Ormanlarımız yanarken yangın söndürme uçaklarını kullanmayan, sel felaketinin baş sorumlusu HES projelerini üç beş yandaş için ölesiye savunan ve doğayla inatlaşan Siyasal İslamcılar, topu yine “takdiri ilahi” diyerek” Tanrıya attı.
11 Ağustos’ta Karadeniz Bölgesinde meydana gelen sel felaketinde AFAD’ın açıkladığı rakamlara göre Kastamonu’da 62, Sinop’ta 14, Bartın’da 1 kişi hayatını kaybetti. Sel felaketinden en fazla etkilenen yer, en çok can kaybının görüldüğü ve kayıp başvurusunun yapıldığı Kastamonu’nun Bozkurt ilçesi oldu.
Bu elim felaketin ardından Bozkurt’a giden Diyanet İşleri Başkanı Ali Erbaş, Yeni Camide cuma namazı kıldırdı ve Cuma hutbesi okudu. Cumhurbaşkanı Erdoğan’ın da katıldığı namazda Erbaş, “Takdir Allah’ındır; bizlere düşen her türlü tedbiri aldıktan sonra Cenâb-ı Hakkın takdirine rıza göstermektir. Maddi ve manevi sebeplerin tamamına başvurduktan sonra Rabbimize tevekkül etmektir.” ifadelerini kullandı. Erbaş tarafından kıldırılan cenaze namazının ardından konuşan Erdoğan, “Her nefis ölümü tadacaktır.” ayetini hatırlatarak şunları kaydetti: “Bunun nerede, nasıl olacağı belli değil. Tıpkı, Fatih kardeşimizde de olduğu gibi. Şöyle bir sorulsa ‘böyle bir şey olur mu?’ diye, kimse nerede, nasıl olacağını veya hocamızın da okuduğu ayette ifadesini bulan, ‘ne zaman olacağına dair’, bunu ifade etmek mümkün değildi.”
Öte yandan sel felaketinin 62 can aldığı Kastamonu’da inşa edilen HES’lere ilişkin iddialar sürüyor ve yetkili ağızlar bu konuya hiç değinmiyor.

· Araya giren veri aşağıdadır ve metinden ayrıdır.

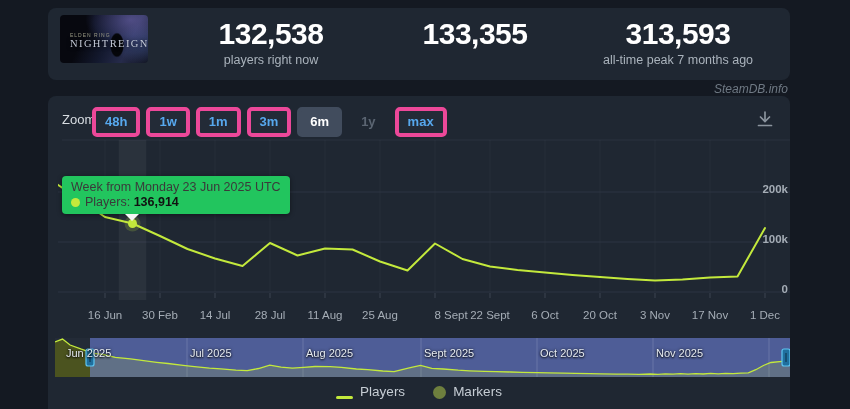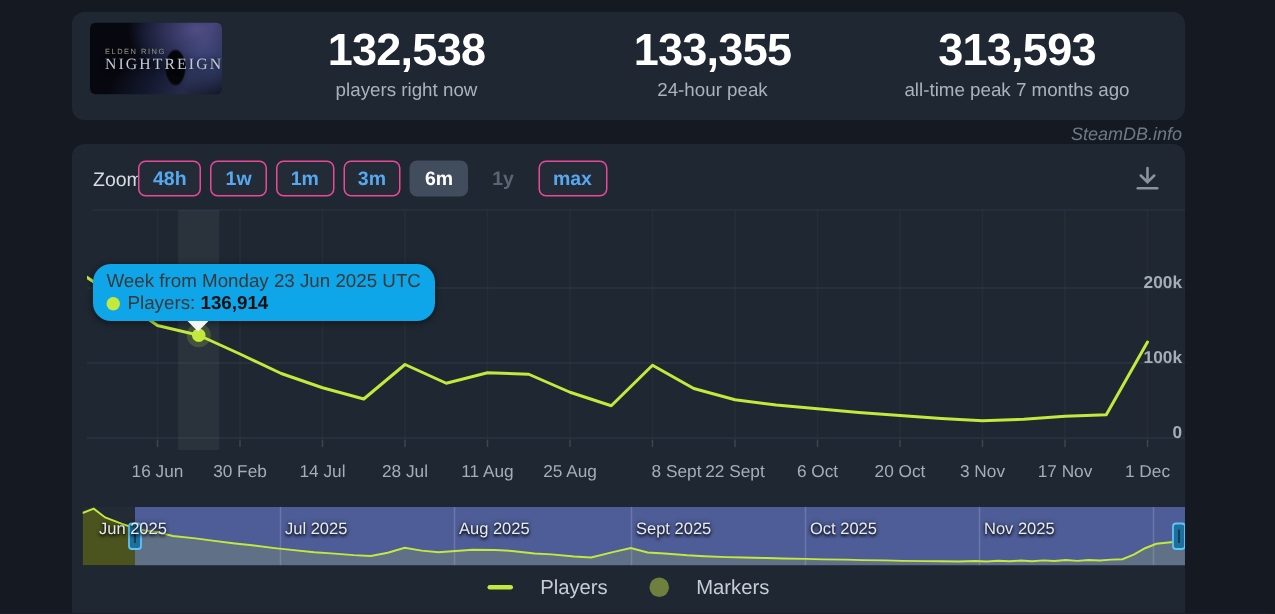"24-hour peak" div.lbl { html: <div>24-hour peak</div> -> none }
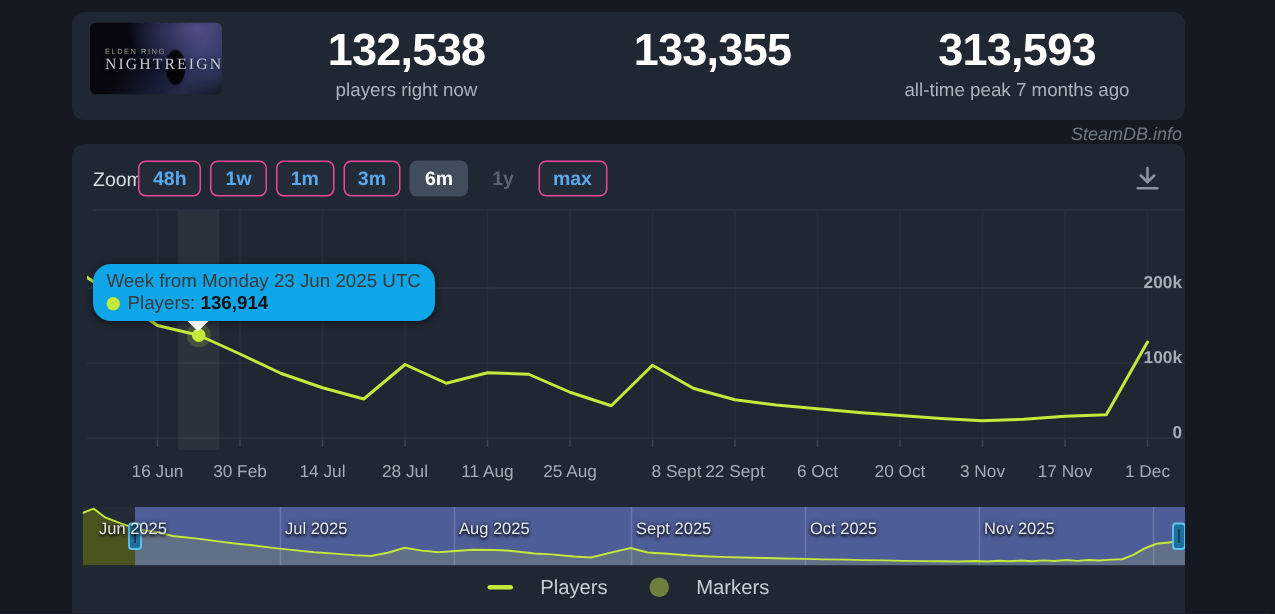"48h" .zbtn { border: 1px solid #ec4899 -> 4px solid #ec4899 }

Kastamonu’da sel felaketinin büyümesine neden olduğu iddia edilen Ebru Hidroelektrik Santrali için, yargının 2013 yılında “Evler zarar görebilir” gerekçesiyle yürütmeyi durdurma kararı verdiği, ancak Bakanlar Kurulu kararıyla acele kamulaştırma yapıldığı öğrenildi.
Avukat Seçil Ege sosyal medyadan yaptığı paylaşımda, Kastamonu İdare Mahkemesinin kararını aktararak, ilerleyen tarihlerde söz konusu HES’in inşaatına devam edildiğini ifade etti. Ege, “Konuyu takip eden avukatın çabasıyla çok kısa bir süre durdurulsa da proje, ÇED’e hiç tabi olmadan, mahkemenin yürütmeyi durdurma kararları hiçe sayılarak faaliyete geçti” dedi.
İlçenin neden bu kadar büyük bir yıkımla karşılaştığı hakkındaki iddialar bunlarla sınırlı değil. Tomrukların köprüleri tıkadığı ve felaketten kısa süre önce yapılan anonslarla halkın yanlış yönlendirildiği de bölge halkı tarafından dile getiriliyor.
Bir ülkenin seçilmiş politikacılarının görevi, konumları her ne olursa olsun, dini duygulara hitap ederek vatandaşların gerçek sorunu görmesini engellemek ve bu yolla kendi suçlarını aklamak değildir; bilimsel bilgi gerektiren böylesi konularda asıl yapılması gereken uzmanların sözünü dinlemek, iddiaları araştırmak, aydınlatmak ve gerekli önlemleri almaktır. Bunlar yapılmadığı takdirde, doğal afetlerin çok sık görüldüğü ülkemizde bu tarz felaketlerle yüzleşmeye ne yazık ki devam edeceğiz. Hiçbir dua ve ritüel de acıları dindirmeye yetmeyecek.